The OIG carries out its mission by issuing audit reports, evaluations, and management advisories with findings and recommendations to improve program delivery and performance. In fiscal year 2006, OIG issued 76 audit reports, which identified more than $893 million in financial recommendations.

== History of Inspectors General ==

| Inspector General | Date started |
|---|---|
| Mitch Behm (Acting) | January 24, 2025 |
| Eric J. Soskin | January 11, 2021 |
| Howard R. Elliott (Acting) | May 15, 2020 |
| Mitch Behm (Acting) | February 1, 2020 |
| Calvin L. Scovel III | October 27, 2006 |
| Todd J. Zinser (Acting) | February 11, 2006 |
| Kenneth M. Mead | May 29, 1997 |
| Joyce Fleischman (Acting) | August 12, 1996 |
| Mario A. Lauro, Jr. (Deputy) | July 8, 1996 |
| Mary Schiavo | October 31, 1990 |
| Raymond J. DeCarli (Acting) | January 1, 1990 |
| John W. Melchner | October 12, 1986 |
| Joseph J. Genovese (Acting) | January 1, 1986 |
| Joseph P. Welsch | July 18, 1981 |
| Joseph J. Genovese (Acting) | January 22, 1981 |
| Frank S. Sato | May 10, 1979 |

== Audit ==
The Office of Auditing and Evaluation supervises and conducts independent and objective audits and other reviews of DOT programs and activities to ensure they operate economically, efficiently, and effectively. This office is divided according to specific DOT program areas into four sub-offices: Aviation; Information Technology and Financial Management; Surface Transportation; and Acquisition and Procurement.

== Leadership ==
In 2006, President George W. Bush appointed U.S. Marine Corps Brigadier General Calvin L. Scovel III, to become the Transportation Department's Inspector General (I.G.) In January 2020, Scovel announced his retirement. In May 2020, President Donald Trump nominated Eric Soskin, a senior trial attorney in the Department of Justice for the last 14 years. He was from Indiana and was selected to replace Scovel. Soskin was confirmed by the Senate in December 2020. Soskin was sworn in as the Inspector General of the U.S. Department of Transportation on January 11, 2021. Trump fired Soskin on January 24, 2025.

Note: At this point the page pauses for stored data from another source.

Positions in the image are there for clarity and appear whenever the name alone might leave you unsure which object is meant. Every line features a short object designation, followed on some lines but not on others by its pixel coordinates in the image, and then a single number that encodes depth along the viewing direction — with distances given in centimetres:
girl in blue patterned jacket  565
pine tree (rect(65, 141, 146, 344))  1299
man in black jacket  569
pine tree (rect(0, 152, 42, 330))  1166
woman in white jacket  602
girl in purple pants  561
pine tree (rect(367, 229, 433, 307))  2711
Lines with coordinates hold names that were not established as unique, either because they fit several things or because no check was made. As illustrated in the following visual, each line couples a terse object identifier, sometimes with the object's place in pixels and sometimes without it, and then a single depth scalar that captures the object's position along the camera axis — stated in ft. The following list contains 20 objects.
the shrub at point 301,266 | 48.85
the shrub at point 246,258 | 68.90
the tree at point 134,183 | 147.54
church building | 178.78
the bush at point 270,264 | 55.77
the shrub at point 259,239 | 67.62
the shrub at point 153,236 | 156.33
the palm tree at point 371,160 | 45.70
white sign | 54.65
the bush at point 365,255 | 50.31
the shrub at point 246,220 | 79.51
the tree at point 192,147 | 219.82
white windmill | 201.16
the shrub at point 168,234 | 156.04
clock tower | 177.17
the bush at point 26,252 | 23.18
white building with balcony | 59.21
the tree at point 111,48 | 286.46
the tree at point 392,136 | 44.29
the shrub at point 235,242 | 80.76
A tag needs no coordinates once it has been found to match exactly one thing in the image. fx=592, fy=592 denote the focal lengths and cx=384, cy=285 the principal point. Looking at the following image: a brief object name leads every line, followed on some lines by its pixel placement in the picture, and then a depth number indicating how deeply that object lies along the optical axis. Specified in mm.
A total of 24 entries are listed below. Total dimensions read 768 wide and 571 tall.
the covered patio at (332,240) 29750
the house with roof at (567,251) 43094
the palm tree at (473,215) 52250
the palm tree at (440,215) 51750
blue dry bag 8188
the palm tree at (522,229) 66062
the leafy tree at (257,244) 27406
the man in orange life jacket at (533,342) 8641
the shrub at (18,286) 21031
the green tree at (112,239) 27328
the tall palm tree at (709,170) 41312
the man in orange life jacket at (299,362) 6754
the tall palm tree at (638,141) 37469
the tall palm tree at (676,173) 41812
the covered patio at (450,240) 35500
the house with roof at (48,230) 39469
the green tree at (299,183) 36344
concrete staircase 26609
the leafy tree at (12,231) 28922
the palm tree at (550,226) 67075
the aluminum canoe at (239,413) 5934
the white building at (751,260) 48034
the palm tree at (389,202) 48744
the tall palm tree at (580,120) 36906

== Office of Investigations ==
The Office of Investigations is composed of criminal and general investigators who are responsible for conducting criminal, civil, and administrative investigations of fraud and a variety of other allegations affecting DOT, its operating administrations, programs, and grantees (grant funds). The Office of Investigation's top priorities involve crimes with a public safety impact, procurement and grant fraud schemes that significantly impact DOT funds, consumer and workforce fraud, and employee integrity violations. The Office of Investigations also manages a Hotline Complaint Center and investigates whistleblower complaints, including those referred by the U.S. Office of Special Counsel.